Cross-platform application
The wallet is now platform-agnostic, across Android, iOS, and a web payment flow. So the identity has to read as "Aptoide" regardless of where the user landed:
UI changes were kept minimal. They weren't part of the rebranding scope, and bundling them in would have blown the timeline. A lesson I keep relearning: a focused brand refresh that ships beats a perfect overhaul that doesn't.


Brand in the wild
With the identity locked, the next step was proving it held up outside a Figma file: applied to real surfaces, in real contexts, by people who weren't the designer who made it. App store banners, social posts, in-product illustrations, promotional copy. Each one is a stress test.
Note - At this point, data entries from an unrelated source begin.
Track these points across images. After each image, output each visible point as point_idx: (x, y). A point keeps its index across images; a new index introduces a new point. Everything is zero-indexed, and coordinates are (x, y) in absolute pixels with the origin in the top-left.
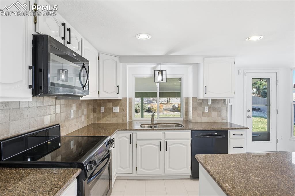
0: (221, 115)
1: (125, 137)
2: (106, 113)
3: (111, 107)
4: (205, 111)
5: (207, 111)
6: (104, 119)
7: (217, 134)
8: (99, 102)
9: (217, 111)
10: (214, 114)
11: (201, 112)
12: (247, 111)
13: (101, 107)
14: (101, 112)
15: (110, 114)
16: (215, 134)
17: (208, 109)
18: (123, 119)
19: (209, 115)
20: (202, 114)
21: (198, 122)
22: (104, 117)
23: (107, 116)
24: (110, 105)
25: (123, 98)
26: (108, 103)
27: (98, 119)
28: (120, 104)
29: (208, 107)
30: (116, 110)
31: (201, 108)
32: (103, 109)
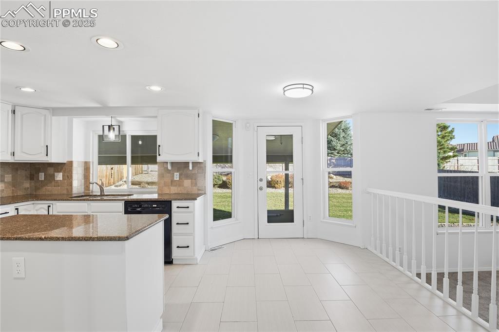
0: (196, 184)
1: (43, 208)
2: (46, 181)
3: (52, 173)
4: (175, 179)
5: (178, 179)
6: (44, 188)
7: (156, 206)
8: (38, 166)
9: (191, 179)
10: (187, 183)
11: (170, 181)
12: (259, 181)
13: (40, 173)
14: (40, 179)
15: (52, 182)
16: (154, 206)
17: (178, 176)
18: (67, 189)
19: (179, 184)
20: (170, 182)
21: (165, 194)
22: (44, 186)
23: (47, 184)
24: (51, 170)
25: (67, 161)
26: (49, 168)
27: (37, 189)
28: (64, 169)
29: (178, 174)
30: (59, 177)
31: (169, 175)
32: (42, 176)
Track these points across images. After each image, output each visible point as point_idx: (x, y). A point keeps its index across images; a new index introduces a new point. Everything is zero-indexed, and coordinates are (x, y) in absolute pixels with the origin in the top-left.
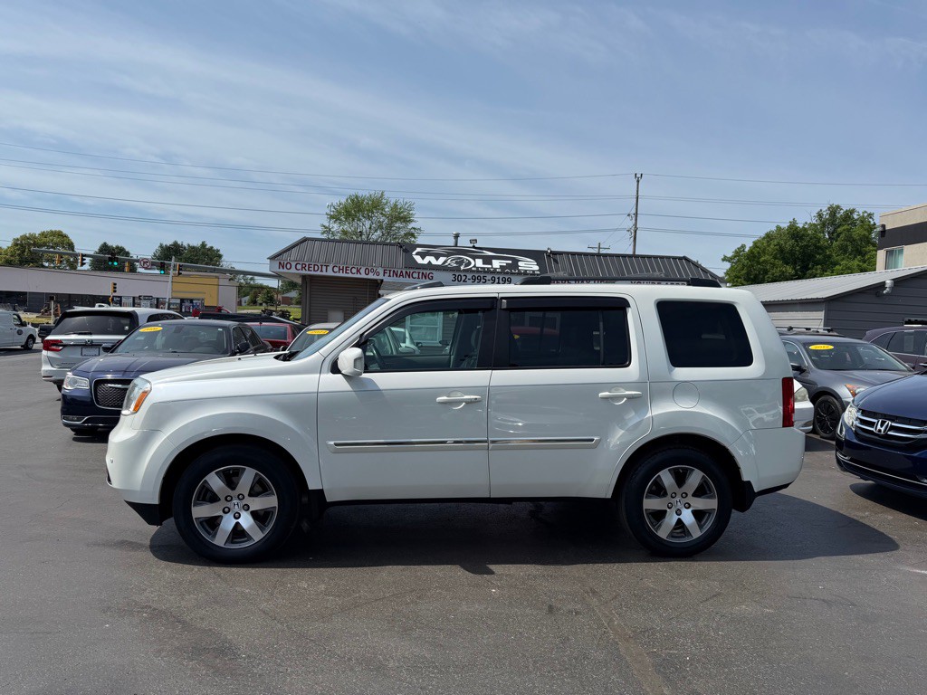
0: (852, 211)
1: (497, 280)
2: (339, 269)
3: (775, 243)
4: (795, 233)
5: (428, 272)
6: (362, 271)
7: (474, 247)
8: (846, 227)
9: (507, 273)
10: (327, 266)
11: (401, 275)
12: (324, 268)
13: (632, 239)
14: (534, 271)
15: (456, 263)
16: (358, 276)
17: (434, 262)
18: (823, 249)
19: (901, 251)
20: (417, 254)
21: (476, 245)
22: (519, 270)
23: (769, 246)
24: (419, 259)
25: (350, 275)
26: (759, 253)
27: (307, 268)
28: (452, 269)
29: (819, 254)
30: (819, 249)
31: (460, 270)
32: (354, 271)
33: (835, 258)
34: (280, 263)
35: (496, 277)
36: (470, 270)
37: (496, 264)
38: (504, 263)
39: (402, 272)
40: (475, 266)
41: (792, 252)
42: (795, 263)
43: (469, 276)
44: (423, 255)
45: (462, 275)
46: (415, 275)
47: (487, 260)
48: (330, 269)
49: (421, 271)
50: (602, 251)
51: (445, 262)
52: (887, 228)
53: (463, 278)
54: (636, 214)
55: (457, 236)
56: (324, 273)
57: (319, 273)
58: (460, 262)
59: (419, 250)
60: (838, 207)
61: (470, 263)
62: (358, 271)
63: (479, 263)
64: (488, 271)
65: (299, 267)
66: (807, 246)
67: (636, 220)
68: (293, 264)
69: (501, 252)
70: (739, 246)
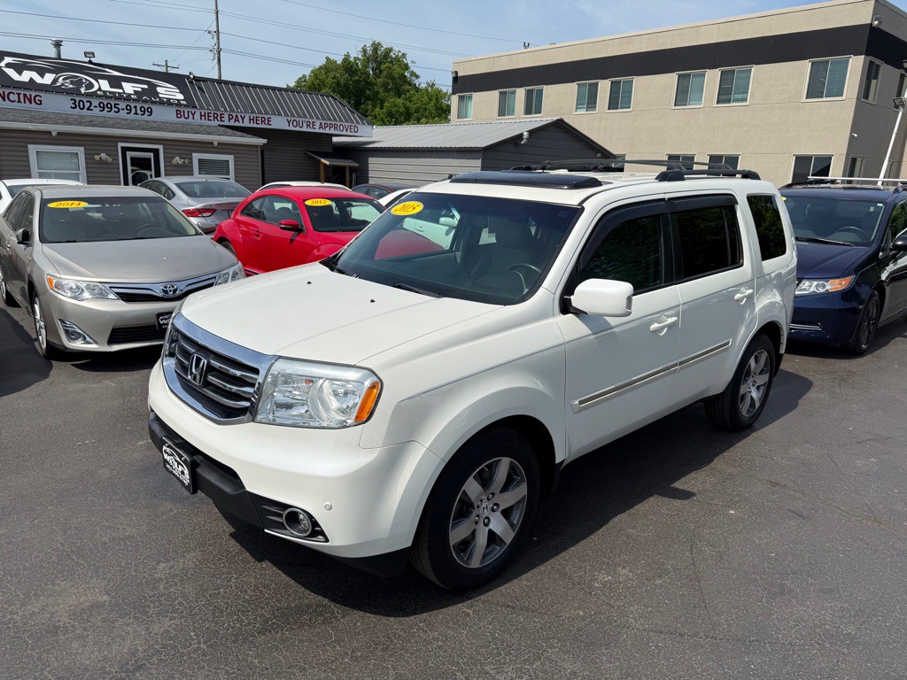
0: (391, 50)
1: (133, 110)
3: (332, 75)
4: (348, 66)
5: (33, 94)
7: (90, 62)
8: (387, 65)
9: (146, 101)
13: (216, 60)
14: (179, 100)
15: (72, 83)
17: (38, 79)
18: (370, 84)
19: (470, 97)
20: (8, 65)
21: (94, 60)
22: (160, 98)
23: (327, 78)
24: (12, 73)
26: (319, 85)
28: (68, 92)
29: (369, 89)
30: (369, 84)
31: (80, 94)
33: (382, 94)
35: (133, 105)
36: (94, 95)
37: (129, 88)
38: (139, 87)
40: (100, 89)
41: (346, 85)
42: (350, 98)
43: (95, 102)
44: (19, 69)
45: (85, 100)
46: (12, 97)
47: (115, 82)
49: (22, 92)
50: (171, 71)
51: (55, 81)
52: (459, 75)
53: (87, 105)
54: (217, 32)
55: (58, 44)
58: (79, 83)
59: (8, 60)
60: (379, 44)
61: (91, 86)
63: (105, 85)
64: (120, 97)
66: (358, 81)
67: (218, 38)
69: (133, 73)
70: (301, 76)
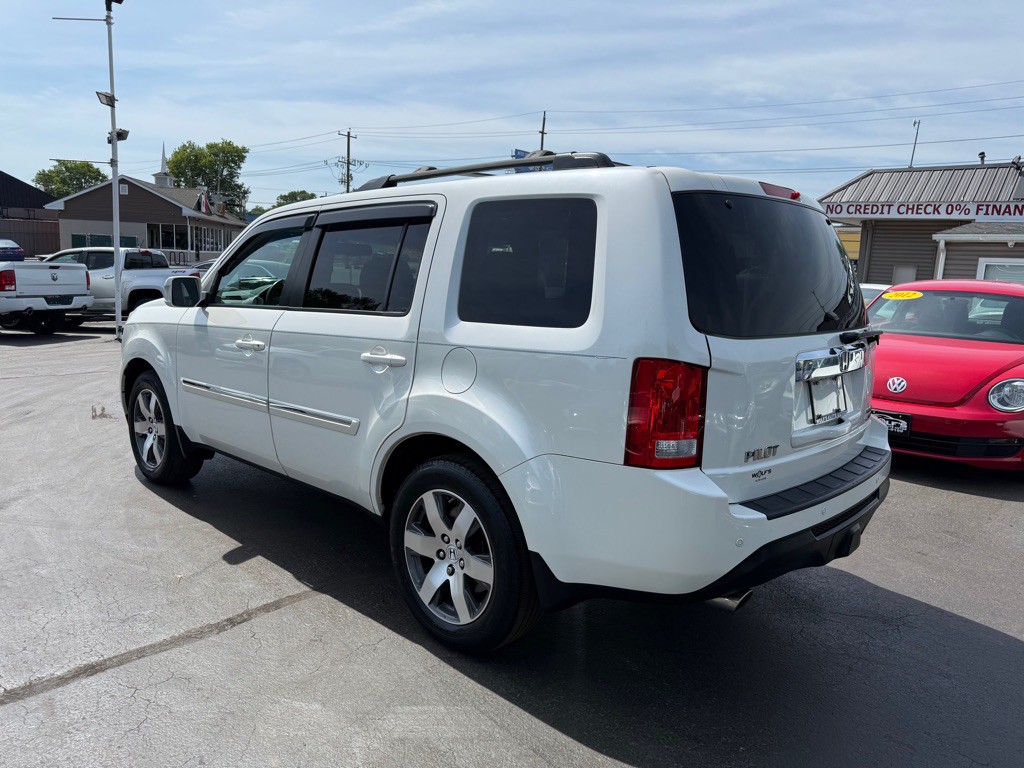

The identity passed. The orange and the lightning symbol read as a unit. The VAG Rounded wordmark landed as "Aptoide" before the reader processed the word. The purple accent gave it the gaming-native register without pulling it away from the parent brand.
Outcomes
A rebrand resists single-metric attribution; too many other variables move at once. But the qualitative shifts showed up in the right places:
| Dimension | Before | After |
|---|---|---|
| User question at payment | "Is AppCoins part of Aptoide?" | "This is just Aptoide's wallet." |
| Marks the user has to learn | Two (Wallet + Balance), each with sub-variants | One mark, contextual usage |
| Aesthetic register | Crypto / fintech | Gaming-native |
| Identity at payment surface | Foreign: felt like a third party | Continuous: reinforces trust |
| Internal application cost | Designer required for most placements | Engineers / PMs ship on-brand without review |
| Cross-platform consistency | Drift between Android, web, and marketing | Same identity holds across iOS, Android, web |
The strongest signal isn't in any single row. It's that the wallet stopped being the surface where the Aptoide brand contract broke. Whatever conversion or trust uplift compounds from that, compounds at the most expensive point in the funnel.
Takeaways
Every visual cue a user encounters is part of their experience of the product. Treating brand and UX as separate disciplines misses the moments where they're actually the same thing, like a payment screen.